■ Problem statement:
Edit the rows below so that every "www.tolerant-software.de" becomes "https://www.tolerant-software.de", keeping everything else the same.

[Rows taken from a collection]
↓

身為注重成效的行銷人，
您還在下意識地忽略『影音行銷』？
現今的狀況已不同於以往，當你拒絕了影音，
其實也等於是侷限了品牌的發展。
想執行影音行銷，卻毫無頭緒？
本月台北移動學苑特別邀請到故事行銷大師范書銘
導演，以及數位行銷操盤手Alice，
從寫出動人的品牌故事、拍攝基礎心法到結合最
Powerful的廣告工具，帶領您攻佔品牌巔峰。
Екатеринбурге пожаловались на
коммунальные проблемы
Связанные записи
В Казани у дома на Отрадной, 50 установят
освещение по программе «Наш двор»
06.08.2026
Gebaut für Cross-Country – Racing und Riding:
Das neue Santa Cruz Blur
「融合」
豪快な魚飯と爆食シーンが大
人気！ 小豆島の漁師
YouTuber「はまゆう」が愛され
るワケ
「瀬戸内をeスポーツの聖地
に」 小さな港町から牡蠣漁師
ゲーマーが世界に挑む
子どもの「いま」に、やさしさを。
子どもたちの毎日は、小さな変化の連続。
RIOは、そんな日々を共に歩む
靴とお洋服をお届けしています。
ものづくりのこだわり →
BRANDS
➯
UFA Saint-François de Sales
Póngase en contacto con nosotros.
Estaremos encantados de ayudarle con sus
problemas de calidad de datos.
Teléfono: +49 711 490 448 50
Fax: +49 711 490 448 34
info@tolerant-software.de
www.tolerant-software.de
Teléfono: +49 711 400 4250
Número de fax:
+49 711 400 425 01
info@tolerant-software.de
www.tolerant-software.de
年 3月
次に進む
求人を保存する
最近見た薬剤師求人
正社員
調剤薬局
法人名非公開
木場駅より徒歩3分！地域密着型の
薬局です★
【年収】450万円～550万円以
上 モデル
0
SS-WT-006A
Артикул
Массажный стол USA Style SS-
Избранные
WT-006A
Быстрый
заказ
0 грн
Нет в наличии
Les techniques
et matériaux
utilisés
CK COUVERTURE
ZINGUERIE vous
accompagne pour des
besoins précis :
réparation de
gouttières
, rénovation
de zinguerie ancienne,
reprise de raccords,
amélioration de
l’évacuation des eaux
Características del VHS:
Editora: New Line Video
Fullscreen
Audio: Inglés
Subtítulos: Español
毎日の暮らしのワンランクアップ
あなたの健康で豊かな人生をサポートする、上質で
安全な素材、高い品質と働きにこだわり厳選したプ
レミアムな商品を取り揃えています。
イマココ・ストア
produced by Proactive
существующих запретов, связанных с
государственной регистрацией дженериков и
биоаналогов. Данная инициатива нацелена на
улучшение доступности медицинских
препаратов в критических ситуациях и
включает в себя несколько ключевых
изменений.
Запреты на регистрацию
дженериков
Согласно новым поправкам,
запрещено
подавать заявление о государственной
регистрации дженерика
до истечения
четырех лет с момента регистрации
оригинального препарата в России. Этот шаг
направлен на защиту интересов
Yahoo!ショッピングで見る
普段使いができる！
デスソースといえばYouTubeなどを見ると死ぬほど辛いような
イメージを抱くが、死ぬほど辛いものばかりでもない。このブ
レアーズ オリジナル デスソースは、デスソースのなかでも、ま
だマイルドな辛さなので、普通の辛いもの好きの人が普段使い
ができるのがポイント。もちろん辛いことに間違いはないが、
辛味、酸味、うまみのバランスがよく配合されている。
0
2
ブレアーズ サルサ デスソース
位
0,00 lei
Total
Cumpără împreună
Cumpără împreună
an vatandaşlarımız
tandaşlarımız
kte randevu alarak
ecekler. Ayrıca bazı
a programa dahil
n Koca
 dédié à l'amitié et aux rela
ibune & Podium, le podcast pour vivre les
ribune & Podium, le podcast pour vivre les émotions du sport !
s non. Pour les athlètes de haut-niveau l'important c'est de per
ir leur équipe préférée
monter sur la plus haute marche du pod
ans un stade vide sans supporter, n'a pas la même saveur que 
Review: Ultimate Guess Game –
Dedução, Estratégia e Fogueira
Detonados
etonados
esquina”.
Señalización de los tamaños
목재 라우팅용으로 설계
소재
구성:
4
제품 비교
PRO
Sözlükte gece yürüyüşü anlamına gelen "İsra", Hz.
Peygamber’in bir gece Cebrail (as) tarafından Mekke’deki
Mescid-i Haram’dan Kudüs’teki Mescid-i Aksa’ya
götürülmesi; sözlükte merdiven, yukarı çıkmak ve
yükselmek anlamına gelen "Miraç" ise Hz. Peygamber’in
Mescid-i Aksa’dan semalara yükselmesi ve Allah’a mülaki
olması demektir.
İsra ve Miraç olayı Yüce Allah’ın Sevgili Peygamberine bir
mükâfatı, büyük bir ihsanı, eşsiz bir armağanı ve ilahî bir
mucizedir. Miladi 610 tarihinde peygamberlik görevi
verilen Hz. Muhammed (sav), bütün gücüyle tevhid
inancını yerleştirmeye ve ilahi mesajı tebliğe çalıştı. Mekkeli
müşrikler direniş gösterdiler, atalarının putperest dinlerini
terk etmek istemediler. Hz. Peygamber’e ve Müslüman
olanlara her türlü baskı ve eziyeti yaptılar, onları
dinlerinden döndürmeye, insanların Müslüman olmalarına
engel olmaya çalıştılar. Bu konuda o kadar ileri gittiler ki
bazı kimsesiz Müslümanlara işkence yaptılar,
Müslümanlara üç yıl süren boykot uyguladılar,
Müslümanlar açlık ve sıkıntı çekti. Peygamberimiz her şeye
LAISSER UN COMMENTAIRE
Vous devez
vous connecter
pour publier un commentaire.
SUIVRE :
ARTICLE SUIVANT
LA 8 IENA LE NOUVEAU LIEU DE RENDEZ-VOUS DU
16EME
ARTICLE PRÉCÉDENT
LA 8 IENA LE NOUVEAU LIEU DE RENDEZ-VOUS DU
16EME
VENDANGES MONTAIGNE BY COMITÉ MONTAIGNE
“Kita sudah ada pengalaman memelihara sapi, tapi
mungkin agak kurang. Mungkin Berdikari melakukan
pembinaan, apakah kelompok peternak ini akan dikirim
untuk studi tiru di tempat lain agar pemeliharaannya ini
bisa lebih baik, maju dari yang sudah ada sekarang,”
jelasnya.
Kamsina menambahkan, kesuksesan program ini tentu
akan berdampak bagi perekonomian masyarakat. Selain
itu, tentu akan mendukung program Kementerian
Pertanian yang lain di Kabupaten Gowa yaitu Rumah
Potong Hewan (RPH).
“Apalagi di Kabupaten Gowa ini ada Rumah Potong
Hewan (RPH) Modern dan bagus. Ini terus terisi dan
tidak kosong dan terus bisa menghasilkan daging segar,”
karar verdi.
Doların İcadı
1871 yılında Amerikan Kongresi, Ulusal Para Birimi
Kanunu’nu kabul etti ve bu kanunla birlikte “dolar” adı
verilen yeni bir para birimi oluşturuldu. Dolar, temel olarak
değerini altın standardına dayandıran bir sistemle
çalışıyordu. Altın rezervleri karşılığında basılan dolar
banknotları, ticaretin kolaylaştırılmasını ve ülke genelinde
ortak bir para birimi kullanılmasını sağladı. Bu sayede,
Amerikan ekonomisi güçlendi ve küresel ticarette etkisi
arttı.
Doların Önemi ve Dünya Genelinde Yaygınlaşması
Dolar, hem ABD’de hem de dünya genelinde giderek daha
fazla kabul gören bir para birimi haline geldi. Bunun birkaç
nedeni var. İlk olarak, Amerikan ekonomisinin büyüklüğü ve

↑

■ Written reply:
身為注重成效的行銷人，
您還在下意識地忽略『影音行銷』？
現今的狀況已不同於以往，當你拒絕了影音，
其實也等於是侷限了品牌的發展。
想執行影音行銷，卻毫無頭緒？
本月台北移動學苑特別邀請到故事行銷大師范書銘
導演，以及數位行銷操盤手Alice，
從寫出動人的品牌故事、拍攝基礎心法到結合最
Powerful的廣告工具，帶領您攻佔品牌巔峰。
Екатеринбурге пожаловались на
коммунальные проблемы
Связанные записи
В Казани у дома на Отрадной, 50 установят
освещение по программе «Наш двор»
06.08.2026
Gebaut für Cross-Country – Racing und Riding:
Das neue Santa Cruz Blur
「融合」
豪快な魚飯と爆食シーンが大
人気！ 小豆島の漁師
YouTuber「はまゆう」が愛され
るワケ
「瀬戸内をeスポーツの聖地
に」 小さな港町から牡蠣漁師
ゲーマーが世界に挑む
子どもの「いま」に、やさしさを。
子どもたちの毎日は、小さな変化の連続。
RIOは、そんな日々を共に歩む
靴とお洋服をお届けしています。
ものづくりのこだわり →
BRANDS
➯
UFA Saint-François de Sales
Póngase en contacto con nosotros.
Estaremos encantados de ayudarle con sus
problemas de calidad de datos.
Teléfono: +49 711 490 448 50
Fax: +49 711 490 448 34
info@tolerant-software.de
https://www.tolerant-software.de
Teléfono: +49 711 400 4250
Número de fax:
+49 711 400 425 01
info@tolerant-software.de
https://www.tolerant-software.de
年 3月
次に進む
求人を保存する
最近見た薬剤師求人
正社員
調剤薬局
法人名非公開
木場駅より徒歩3分！地域密着型の
薬局です★
【年収】450万円～550万円以
上 モデル
0
SS-WT-006A
Артикул
Массажный стол USA Style SS-
Избранные
WT-006A
Быстрый
заказ
0 грн
Нет в наличии
Les techniques
et matériaux
utilisés
CK COUVERTURE
ZINGUERIE vous
accompagne pour des
besoins précis :
réparation de
gouttières
, rénovation
de zinguerie ancienne,
reprise de raccords,
amélioration de
l’évacuation des eaux
Características del VHS:
Editora: New Line Video
Fullscreen
Audio: Inglés
Subtítulos: Español
毎日の暮らしのワンランクアップ
あなたの健康で豊かな人生をサポートする、上質で
安全な素材、高い品質と働きにこだわり厳選したプ
レミアムな商品を取り揃えています。
イマココ・ストア
produced by Proactive
существующих запретов, связанных с
государственной регистрацией дженериков и
биоаналогов. Данная инициатива нацелена на
улучшение доступности медицинских
препаратов в критических ситуациях и
включает в себя несколько ключевых
изменений.
Запреты на регистрацию
дженериков
Согласно новым поправкам,
запрещено
подавать заявление о государственной
регистрации дженерика
до истечения
четырех лет с момента регистрации
оригинального препарата в России. Этот шаг
направлен на защиту интересов
Yahoo!ショッピングで見る
普段使いができる！
デスソースといえばYouTubeなどを見ると死ぬほど辛いような
イメージを抱くが、死ぬほど辛いものばかりでもない。このブ
レアーズ オリジナル デスソースは、デスソースのなかでも、ま
だマイルドな辛さなので、普通の辛いもの好きの人が普段使い
ができるのがポイント。もちろん辛いことに間違いはないが、
辛味、酸味、うまみのバランスがよく配合されている。
0
2
ブレアーズ サルサ デスソース
位
0,00 lei
Total
Cumpără împreună
Cumpără împreună
an vatandaşlarımız
tandaşlarımız
kte randevu alarak
ecekler. Ayrıca bazı
a programa dahil
n Koca
 dédié à l'amitié et aux rela
ibune & Podium, le podcast pour vivre les
ribune & Podium, le podcast pour vivre les émotions du sport !
s non. Pour les athlètes de haut-niveau l'important c'est de per
ir leur équipe préférée
monter sur la plus haute marche du pod
ans un stade vide sans supporter, n'a pas la même saveur que 
Review: Ultimate Guess Game –
Dedução, Estratégia e Fogueira
Detonados
etonados
esquina”.
Señalización de los tamaños
목재 라우팅용으로 설계
소재
구성:
4
제품 비교
PRO
Sözlükte gece yürüyüşü anlamına gelen "İsra", Hz.
Peygamber’in bir gece Cebrail (as) tarafından Mekke’deki
Mescid-i Haram’dan Kudüs’teki Mescid-i Aksa’ya
götürülmesi; sözlükte merdiven, yukarı çıkmak ve
yükselmek anlamına gelen "Miraç" ise Hz. Peygamber’in
Mescid-i Aksa’dan semalara yükselmesi ve Allah’a mülaki
olması demektir.
İsra ve Miraç olayı Yüce Allah’ın Sevgili Peygamberine bir
mükâfatı, büyük bir ihsanı, eşsiz bir armağanı ve ilahî bir
mucizedir. Miladi 610 tarihinde peygamberlik görevi
verilen Hz. Muhammed (sav), bütün gücüyle tevhid
inancını yerleştirmeye ve ilahi mesajı tebliğe çalıştı. Mekkeli
müşrikler direniş gösterdiler, atalarının putperest dinlerini
terk etmek istemediler. Hz. Peygamber’e ve Müslüman
olanlara her türlü baskı ve eziyeti yaptılar, onları
dinlerinden döndürmeye, insanların Müslüman olmalarına
engel olmaya çalıştılar. Bu konuda o kadar ileri gittiler ki
bazı kimsesiz Müslümanlara işkence yaptılar,
Müslümanlara üç yıl süren boykot uyguladılar,
Müslümanlar açlık ve sıkıntı çekti. Peygamberimiz her şeye
LAISSER UN COMMENTAIRE
Vous devez
vous connecter
pour publier un commentaire.
SUIVRE :
ARTICLE SUIVANT
LA 8 IENA LE NOUVEAU LIEU DE RENDEZ-VOUS DU
16EME
ARTICLE PRÉCÉDENT
LA 8 IENA LE NOUVEAU LIEU DE RENDEZ-VOUS DU
16EME
VENDANGES MONTAIGNE BY COMITÉ MONTAIGNE
“Kita sudah ada pengalaman memelihara sapi, tapi
mungkin agak kurang. Mungkin Berdikari melakukan
pembinaan, apakah kelompok peternak ini akan dikirim
untuk studi tiru di tempat lain agar pemeliharaannya ini
bisa lebih baik, maju dari yang sudah ada sekarang,”
jelasnya.
Kamsina menambahkan, kesuksesan program ini tentu
akan berdampak bagi perekonomian masyarakat. Selain
itu, tentu akan mendukung program Kementerian
Pertanian yang lain di Kabupaten Gowa yaitu Rumah
Potong Hewan (RPH).
“Apalagi di Kabupaten Gowa ini ada Rumah Potong
Hewan (RPH) Modern dan bagus. Ini terus terisi dan
tidak kosong dan terus bisa menghasilkan daging segar,”
karar verdi.
Doların İcadı
1871 yılında Amerikan Kongresi, Ulusal Para Birimi
Kanunu’nu kabul etti ve bu kanunla birlikte “dolar” adı
verilen yeni bir para birimi oluşturuldu. Dolar, temel olarak
değerini altın standardına dayandıran bir sistemle
çalışıyordu. Altın rezervleri karşılığında basılan dolar
banknotları, ticaretin kolaylaştırılmasını ve ülke genelinde
ortak bir para birimi kullanılmasını sağladı. Bu sayede,
Amerikan ekonomisi güçlendi ve küresel ticarette etkisi
arttı.
Doların Önemi ve Dünya Genelinde Yaygınlaşması
Dolar, hem ABD’de hem de dünya genelinde giderek daha
fazla kabul gören bir para birimi haline geldi. Bunun birkaç
nedeni var. İlk olarak, Amerikan ekonomisinin büyüklüğü ve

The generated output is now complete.